I'm not using Selenium to automate testing, but to automate saving AJAX pages that inject content, even if they require prior authentication to access.
tl;dr: I tried multiple tools for downloading sites with AJAX and gave up because they were hard to work with or simply didn't work. I'm resorting to using Selenium after trying out WebHTTrack (whose GUI wasn't able to start up on my Ubuntu machine + was a headache to provide authentication with in interactive-terminal mode), wget (which didn't download any of the scripts of stylesheets included on my page, see the bottom for what I tried with wget)... and then I finally gave up after a promising post on using a Mozilla XULRunner AJAX scraper called Crowbar simply seg-faulted on me. So...

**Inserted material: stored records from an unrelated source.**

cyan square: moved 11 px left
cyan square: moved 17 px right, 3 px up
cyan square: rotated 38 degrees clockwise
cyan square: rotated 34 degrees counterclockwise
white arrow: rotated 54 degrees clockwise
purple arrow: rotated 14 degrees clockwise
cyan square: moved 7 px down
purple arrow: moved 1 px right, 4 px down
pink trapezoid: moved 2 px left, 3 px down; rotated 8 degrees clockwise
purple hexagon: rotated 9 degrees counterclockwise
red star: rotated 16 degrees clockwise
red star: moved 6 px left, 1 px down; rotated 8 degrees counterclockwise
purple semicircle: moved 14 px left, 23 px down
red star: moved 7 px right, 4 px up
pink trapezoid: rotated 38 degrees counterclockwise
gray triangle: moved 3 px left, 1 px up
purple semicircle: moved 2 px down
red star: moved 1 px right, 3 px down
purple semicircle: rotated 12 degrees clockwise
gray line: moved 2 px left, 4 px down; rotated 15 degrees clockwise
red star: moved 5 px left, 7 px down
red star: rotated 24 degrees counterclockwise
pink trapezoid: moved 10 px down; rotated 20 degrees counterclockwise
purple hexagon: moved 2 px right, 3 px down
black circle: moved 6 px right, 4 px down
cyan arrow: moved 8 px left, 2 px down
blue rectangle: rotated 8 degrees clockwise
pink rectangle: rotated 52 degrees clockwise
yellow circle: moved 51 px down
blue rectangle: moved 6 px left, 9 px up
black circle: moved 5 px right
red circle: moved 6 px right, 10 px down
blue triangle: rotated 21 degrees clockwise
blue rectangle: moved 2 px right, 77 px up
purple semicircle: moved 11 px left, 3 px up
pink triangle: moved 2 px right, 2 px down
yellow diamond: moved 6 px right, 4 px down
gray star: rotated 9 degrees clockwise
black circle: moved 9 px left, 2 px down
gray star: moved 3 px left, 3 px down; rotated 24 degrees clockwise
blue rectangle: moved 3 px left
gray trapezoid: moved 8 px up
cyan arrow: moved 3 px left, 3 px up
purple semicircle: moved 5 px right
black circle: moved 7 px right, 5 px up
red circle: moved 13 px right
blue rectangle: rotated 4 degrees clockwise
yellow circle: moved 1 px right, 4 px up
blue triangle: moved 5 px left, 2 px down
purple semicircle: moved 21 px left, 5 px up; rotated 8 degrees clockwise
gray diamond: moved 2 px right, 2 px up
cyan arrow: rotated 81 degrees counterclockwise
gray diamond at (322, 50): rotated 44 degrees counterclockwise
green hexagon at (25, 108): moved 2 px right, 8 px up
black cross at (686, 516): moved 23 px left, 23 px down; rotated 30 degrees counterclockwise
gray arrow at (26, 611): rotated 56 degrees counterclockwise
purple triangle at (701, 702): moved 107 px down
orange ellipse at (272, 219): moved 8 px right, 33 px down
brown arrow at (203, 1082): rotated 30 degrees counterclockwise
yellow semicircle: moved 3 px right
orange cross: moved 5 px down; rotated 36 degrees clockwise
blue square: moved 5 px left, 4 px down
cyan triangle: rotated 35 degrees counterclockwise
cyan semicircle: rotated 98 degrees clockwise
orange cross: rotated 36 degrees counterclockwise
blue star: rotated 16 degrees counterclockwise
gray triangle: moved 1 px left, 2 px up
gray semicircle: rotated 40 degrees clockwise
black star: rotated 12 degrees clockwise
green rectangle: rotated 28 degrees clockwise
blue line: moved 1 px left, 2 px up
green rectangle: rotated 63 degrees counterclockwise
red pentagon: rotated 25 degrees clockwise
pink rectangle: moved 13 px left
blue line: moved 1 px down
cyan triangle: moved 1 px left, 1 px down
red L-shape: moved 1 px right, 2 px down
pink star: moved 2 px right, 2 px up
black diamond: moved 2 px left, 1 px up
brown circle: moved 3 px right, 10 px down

My NodeJS script uses selenium-webdriver npm module which is "officially supported by the main project" to:
Now when I view my test page locally I see double of many page elements because the target site loads HTML snippets into the page each time it's loaded. I use this to download my target page right now:
var $;
var getTarget = function () {
driver.getPageSource().then(function (source) {
$ = cheerio.load(source.toString());
});
};
var targetHtmlDest = 'test.html';
var writeTarget = function () {
fs.writeFile(targetHtmlDest, $.html());
}
driver.get(targetSite)
.then(authenticate)
.then(getRoot)
.then(downloadResources)
.then(writeRoot);
driver.quit();
The problem is that the page source I get is the already modified page source, instead of the original one. Trying to run alert("x");window.stop(); within driver.executeAsyncScript() and driver.executeScript() does nothing.
Perhaps using Curl to get the page (you can pass authentication in the command) will get you the bare source? Otherwise you may be able to turn off JavaScript on your test browsers to prevent JS actions from firing.